-- begin TEXT --

Monday, Jun. 07, 1982

More Sorrow Than Anger

By Marguerite Johnson

Will the U.S. be the loser?

Argentine Foreign Minister Nicanor Costa Mendez was sitting across from U.S. Secretary of State Alexander Haig as the Organization of American States met in Washington last week for an emergency session to consider the Falklands crisis. Staring directly at Haig during a virulent, 45-minute speech, Costa Mendez charged that U.S. support for Britain was "illegal and repugnant" and that the U.S. had "turned its back" on Latin America. He warned: "The future of the inter-American relationship is under threat." As Haig sat in stony silence, most of the assembled delegates gave the Argentine diplomat a long standing ovation.

That gesture seemed to confirm a fear that has haunted U.S. policymakers almost from the day Argentina seized the Falkland Islands: that there was no way the U.S. could side with Britain, a loyal NATO ally, without alienating much of Latin America. Venezuelan President Luis Herrera Campins, a U.S. friend only a few months ago and now Argentina's most vocal supporter in South America, declared last month: "It is already clear that the country that will lose the most in this confrontation between Britain and Latin America will be the U.S." Panama President Aristides Royo has accused the U.S. of betraying its Latin neighbors by "changing hats and choosing sides when it should have remained neutral." Most U.S. experts take Latin America's anger seriously. Says Robert Leiken of Georgetown University: "This has struck a very deep nerve." The U.S. is viewed as tricky, sly and selling out its Latin friends."

In an effort to contain the damage, Haig delivered a conciliatory response to Costa Mendez. He rejected Argentina's demand for application of the 1947 Treaty of Rio, which calls upon the U.S. and 20 other signatories to come to each other's aid in the event of aggression from outside the hemisphere, on the ground that the first use of force in the Falklands crisis did not come from a non-American nation. A few days earlier, Haig had tried to patch up relations with Latin America by publicly calling upon Britain to be "magnanimous in victory." Summing up the U.S. dilemma, Haig asked his fellow O.A.S. delegates: "Is there a country among us that has not counted itself a friend of both [Britain and Argentina]?" Overriding a plea by Haig, the O.A.S. the next day approved, by a vote of 17 to 0, an Argentine-sponsored resolution condemning Britain's "unjustified and disproportionate armed attacks" and asking the U.S. to lift the economic and military sanctions that it had imposed against Buenos Aires last month. The U.S. abstained, along with Cuba, Colombia and Trinidad-Tobago.

-- end TEXT --
-- begin DATASET CONTENT --

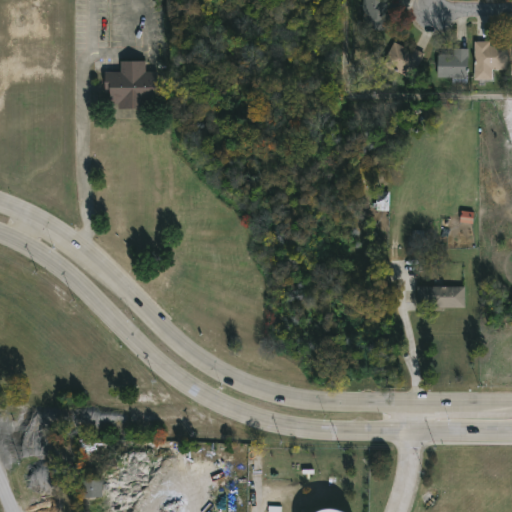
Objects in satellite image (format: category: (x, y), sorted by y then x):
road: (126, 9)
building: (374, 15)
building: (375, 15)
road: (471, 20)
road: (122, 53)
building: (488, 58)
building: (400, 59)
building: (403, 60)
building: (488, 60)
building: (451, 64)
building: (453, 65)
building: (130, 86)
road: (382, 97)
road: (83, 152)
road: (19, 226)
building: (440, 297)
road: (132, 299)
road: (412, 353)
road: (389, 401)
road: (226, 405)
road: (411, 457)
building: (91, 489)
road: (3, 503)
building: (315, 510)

-- end DATASET CONTENT --

**TASK GOAL**
Return the passage of the Falklands article word for word, starting at "Monday, Jun. 07, 1982" and ending at "long standing ovation.". These records were taken from a different source than the text.

**CORRECT ANSWER**
Monday, Jun. 07, 1982

More Sorrow Than Anger

By Marguerite Johnson

Will the U.S. be the loser?

Argentine Foreign Minister Nicanor Costa Mendez was sitting across from U.S. Secretary of State Alexander Haig as the Organization of American States met in Washington last week for an emergency session to consider the Falklands crisis. Staring directly at Haig during a virulent, 45-minute speech, Costa Mendez charged that U.S. support for Britain was "illegal and repugnant" and that the U.S. had "turned its back" on Latin America. He warned: "The future of the inter-American relationship is under threat." As Haig sat in stony silence, most of the assembled delegates gave the Argentine diplomat a long standing ovation.